Professor Wang Fan , of Beijing Foreign Affairs University, said Beijing would prefer to communicate with Washington via diplomatic channels to verify Snowden's claims, but would not want to damage positive sentiment for bilateral ties in the wake of President Xi Jinping's two day summit with Barack Obama last weekend. But other observers said Beijing would want to examine the intelligence obtained by Snowden, and it was possible to get that done through a meeting between the Hong Kong authorities and Snowden.
"The most effective way is through Hong Kong because this will avoid Beijing being seen as directly meddling in the affair, which would upset the US," said Professor He Qisong , a defence policy analyst at Shanghai University of Political Science and Law.
Beijing would prefer to extract as much information from Snowden as it could, as early as possible, and then leave the matter to be settled through Hong Kong's judicial system, He said.
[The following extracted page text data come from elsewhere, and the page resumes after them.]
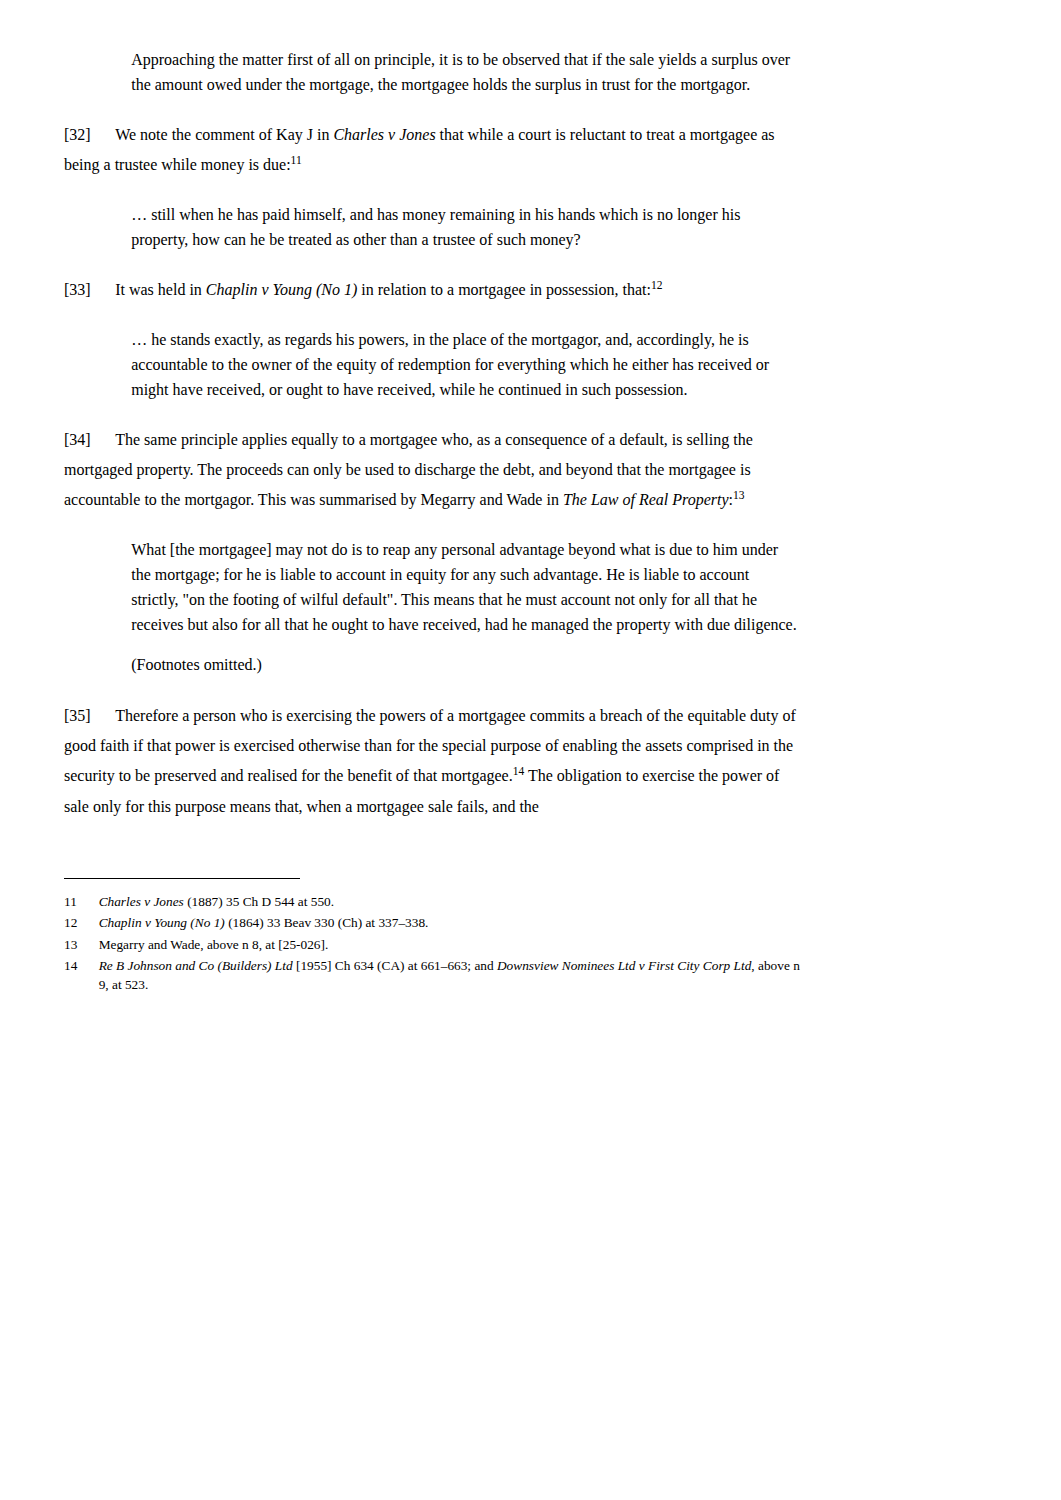Approaching the matter first of all on principle, it is to be observed that if the sale yields a surplus over the amount owed under the mortgage, the mortgagee holds the surplus in trust for the mortgagor.
[32] We note the comment of Kay J in Charles v Jones that while a court is reluctant to treat a mortgagee as being a trustee while money is due:11
… still when he has paid himself, and has money remaining in his hands which is no longer his property, how can he be treated as other than a trustee of such money?
[33] It was held in Chaplin v Young (No 1) in relation to a mortgagee in possession, that:12
… he stands exactly, as regards his powers, in the place of the mortgagor, and, accordingly, he is accountable to the owner of the equity of redemption for everything which he either has received or might have received, or ought to have received, while he continued in such possession.
[34] The same principle applies equally to a mortgagee who, as a consequence of a default, is selling the mortgaged property. The proceeds can only be used to discharge the debt, and beyond that the mortgagee is accountable to the mortgagor. This was summarised by Megarry and Wade in The Law of Real Property:13
What [the mortgagee] may not do is to reap any personal advantage beyond what is due to him under the mortgage; for he is liable to account in equity for any such advantage. He is liable to account strictly, "on the footing of wilful default". This means that he must account not only for all that he receives but also for all that he ought to have received, had he managed the property with due diligence.
(Footnotes omitted.)
[35] Therefore a person who is exercising the powers of a mortgagee commits a breach of the equitable duty of good faith if that power is exercised otherwise than for the special purpose of enabling the assets comprised in the security to be preserved and realised for the benefit of that mortgagee.14 The obligation to exercise the power of sale only for this purpose means that, when a mortgagee sale fails, and the
11 Charles v Jones (1887) 35 Ch D 544 at 550.
12 Chaplin v Young (No 1) (1864) 33 Beav 330 (Ch) at 337–338.
13 Megarry and Wade, above n 8, at [25-026].
14 Re B Johnson and Co (Builders) Ltd [1955] Ch 634 (CA) at 661–663; and Downsview Nominees Ltd v First City Corp Ltd, above n 9, at 523.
Peking University international relations professor Jia Qingguo said Beijing would prefer that Snowden stay in Hong Kong for the time being, so that it could verify his intelligence and determine whether it posed a threat to China's national security.
Beijing could overturn a decision to extradite a person to the US if the case was related to the nation's diplomacy and national security.
"The matter seems related to national security, but Sino-US relations are also important for Beijing," Jia said.
Shi Yinhong , a professor of international relations at Renmin University, said Snowden's revelations had given Beijing the upper hand in cyber security negotiations with Washington, especially during the Sino-US strategic and economic dialogue next month.